**Work to be completed**
Search the material below for the string "nawierzchni" and extract each line that has it.

**Records to process**
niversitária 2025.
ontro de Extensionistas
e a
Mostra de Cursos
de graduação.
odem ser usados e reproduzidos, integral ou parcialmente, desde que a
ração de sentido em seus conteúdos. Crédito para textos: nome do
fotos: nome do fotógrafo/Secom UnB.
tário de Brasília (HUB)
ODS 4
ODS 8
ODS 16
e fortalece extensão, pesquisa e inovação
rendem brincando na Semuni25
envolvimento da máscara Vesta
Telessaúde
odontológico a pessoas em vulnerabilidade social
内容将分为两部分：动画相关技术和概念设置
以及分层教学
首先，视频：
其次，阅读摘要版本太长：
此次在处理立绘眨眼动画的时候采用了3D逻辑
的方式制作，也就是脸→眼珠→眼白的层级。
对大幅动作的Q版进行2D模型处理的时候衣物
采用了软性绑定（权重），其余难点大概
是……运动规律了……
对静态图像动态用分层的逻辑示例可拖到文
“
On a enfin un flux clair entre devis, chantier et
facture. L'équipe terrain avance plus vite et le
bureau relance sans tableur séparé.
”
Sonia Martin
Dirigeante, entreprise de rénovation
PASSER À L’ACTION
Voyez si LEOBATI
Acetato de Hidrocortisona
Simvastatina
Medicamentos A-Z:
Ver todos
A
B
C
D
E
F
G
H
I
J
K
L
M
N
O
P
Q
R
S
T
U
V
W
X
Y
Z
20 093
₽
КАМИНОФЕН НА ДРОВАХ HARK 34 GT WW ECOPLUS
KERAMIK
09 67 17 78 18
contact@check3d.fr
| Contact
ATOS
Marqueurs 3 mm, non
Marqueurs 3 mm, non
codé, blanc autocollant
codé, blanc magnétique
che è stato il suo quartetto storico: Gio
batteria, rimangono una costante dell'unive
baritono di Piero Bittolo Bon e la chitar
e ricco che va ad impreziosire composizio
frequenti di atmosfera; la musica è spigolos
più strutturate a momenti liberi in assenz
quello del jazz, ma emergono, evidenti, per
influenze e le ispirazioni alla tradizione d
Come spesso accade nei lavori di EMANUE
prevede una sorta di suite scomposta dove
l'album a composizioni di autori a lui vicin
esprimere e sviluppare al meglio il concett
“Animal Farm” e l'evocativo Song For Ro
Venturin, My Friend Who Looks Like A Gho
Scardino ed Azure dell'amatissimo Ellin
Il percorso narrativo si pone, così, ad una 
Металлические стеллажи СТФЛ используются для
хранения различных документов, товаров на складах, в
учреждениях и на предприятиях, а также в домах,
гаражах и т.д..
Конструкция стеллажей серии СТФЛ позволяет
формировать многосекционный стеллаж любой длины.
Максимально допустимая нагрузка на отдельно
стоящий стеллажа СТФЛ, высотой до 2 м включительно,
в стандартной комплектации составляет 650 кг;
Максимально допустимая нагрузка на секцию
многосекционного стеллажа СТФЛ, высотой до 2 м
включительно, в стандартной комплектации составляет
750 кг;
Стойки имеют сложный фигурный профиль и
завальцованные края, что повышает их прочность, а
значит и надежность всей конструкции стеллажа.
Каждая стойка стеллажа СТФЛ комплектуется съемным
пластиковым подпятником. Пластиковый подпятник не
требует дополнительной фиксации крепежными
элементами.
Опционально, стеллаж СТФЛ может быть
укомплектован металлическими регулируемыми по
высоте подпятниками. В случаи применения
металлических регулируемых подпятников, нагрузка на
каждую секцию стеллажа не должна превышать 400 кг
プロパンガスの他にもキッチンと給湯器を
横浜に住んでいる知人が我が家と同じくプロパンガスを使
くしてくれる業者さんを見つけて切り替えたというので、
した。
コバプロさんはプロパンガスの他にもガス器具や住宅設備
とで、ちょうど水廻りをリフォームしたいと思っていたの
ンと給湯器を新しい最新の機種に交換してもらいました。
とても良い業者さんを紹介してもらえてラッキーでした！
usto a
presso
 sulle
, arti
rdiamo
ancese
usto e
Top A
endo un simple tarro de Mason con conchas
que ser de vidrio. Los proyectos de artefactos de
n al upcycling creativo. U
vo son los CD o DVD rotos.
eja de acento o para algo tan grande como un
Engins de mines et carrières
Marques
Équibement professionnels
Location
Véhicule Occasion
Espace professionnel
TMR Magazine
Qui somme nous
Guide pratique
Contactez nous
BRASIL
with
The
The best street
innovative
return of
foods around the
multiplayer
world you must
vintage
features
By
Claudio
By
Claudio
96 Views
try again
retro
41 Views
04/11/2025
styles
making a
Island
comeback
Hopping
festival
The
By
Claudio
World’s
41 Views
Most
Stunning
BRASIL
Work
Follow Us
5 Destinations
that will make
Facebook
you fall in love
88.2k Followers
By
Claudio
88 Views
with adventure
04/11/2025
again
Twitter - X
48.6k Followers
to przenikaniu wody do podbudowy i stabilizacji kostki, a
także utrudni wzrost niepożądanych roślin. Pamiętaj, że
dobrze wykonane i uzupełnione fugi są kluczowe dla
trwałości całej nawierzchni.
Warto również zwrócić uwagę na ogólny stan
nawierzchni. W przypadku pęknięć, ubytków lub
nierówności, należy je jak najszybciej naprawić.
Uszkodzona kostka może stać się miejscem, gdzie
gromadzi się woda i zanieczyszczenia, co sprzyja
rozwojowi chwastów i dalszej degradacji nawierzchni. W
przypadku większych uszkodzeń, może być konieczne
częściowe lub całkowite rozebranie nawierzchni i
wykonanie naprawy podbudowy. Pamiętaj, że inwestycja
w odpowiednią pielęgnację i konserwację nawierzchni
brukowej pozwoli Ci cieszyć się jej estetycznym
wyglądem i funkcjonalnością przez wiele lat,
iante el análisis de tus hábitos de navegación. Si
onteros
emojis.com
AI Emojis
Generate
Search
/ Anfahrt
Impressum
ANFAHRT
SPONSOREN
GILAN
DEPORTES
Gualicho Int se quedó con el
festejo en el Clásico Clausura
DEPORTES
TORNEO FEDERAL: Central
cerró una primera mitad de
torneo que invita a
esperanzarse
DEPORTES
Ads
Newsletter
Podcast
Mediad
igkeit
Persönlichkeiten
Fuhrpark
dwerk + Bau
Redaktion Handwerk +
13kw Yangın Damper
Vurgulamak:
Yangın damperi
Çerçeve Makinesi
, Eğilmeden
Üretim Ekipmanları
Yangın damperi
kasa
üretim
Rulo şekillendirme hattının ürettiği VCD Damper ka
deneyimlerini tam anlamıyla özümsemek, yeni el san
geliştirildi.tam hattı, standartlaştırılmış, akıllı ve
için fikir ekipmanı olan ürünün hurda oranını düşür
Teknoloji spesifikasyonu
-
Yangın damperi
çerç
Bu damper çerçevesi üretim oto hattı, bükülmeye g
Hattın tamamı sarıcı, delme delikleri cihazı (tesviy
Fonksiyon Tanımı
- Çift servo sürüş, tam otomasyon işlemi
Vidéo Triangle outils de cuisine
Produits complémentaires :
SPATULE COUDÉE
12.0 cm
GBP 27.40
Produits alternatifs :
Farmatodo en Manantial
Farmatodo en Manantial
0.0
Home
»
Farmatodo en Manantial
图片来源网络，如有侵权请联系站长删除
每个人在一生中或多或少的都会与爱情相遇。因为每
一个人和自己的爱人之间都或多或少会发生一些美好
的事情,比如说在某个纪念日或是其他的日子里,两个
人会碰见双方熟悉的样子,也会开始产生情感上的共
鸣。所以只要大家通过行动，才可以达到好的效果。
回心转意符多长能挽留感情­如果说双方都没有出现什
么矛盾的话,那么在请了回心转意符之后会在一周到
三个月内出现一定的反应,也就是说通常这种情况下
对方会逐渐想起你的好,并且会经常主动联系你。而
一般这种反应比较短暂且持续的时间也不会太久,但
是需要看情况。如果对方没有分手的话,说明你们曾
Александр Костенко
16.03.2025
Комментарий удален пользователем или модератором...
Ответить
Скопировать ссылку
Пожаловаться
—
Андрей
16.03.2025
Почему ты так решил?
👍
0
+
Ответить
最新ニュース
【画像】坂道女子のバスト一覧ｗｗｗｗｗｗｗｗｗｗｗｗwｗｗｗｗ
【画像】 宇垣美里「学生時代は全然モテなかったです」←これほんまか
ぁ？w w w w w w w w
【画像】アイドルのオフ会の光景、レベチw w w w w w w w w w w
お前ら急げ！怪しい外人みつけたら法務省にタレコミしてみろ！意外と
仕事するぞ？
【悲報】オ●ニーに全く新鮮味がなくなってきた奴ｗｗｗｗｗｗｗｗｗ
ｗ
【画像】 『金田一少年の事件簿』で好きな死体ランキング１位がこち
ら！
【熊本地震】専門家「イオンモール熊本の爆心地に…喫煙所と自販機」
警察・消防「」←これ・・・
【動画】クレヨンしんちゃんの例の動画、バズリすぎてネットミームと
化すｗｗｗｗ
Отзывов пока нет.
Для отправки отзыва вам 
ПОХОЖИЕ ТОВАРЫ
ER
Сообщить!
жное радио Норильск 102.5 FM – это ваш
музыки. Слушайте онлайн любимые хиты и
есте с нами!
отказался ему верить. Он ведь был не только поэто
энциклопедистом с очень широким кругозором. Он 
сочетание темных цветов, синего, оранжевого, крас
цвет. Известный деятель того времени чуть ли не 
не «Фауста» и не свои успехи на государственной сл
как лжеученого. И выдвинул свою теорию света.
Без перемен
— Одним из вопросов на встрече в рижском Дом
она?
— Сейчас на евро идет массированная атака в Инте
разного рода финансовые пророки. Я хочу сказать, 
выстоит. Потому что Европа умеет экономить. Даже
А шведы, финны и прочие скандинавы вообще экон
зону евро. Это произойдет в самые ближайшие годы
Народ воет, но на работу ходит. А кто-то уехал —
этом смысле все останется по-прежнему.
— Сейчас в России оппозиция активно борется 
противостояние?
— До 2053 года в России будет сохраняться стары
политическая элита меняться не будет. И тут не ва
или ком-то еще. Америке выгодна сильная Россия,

**Output**
trwałości całej nawierzchni.
nawierzchni. W przypadku pęknięć, ubytków lub
rozwojowi chwastów i dalszej degradacji nawierzchni. W
częściowe lub całkowite rozebranie nawierzchni i
w odpowiednią pielęgnację i konserwację nawierzchni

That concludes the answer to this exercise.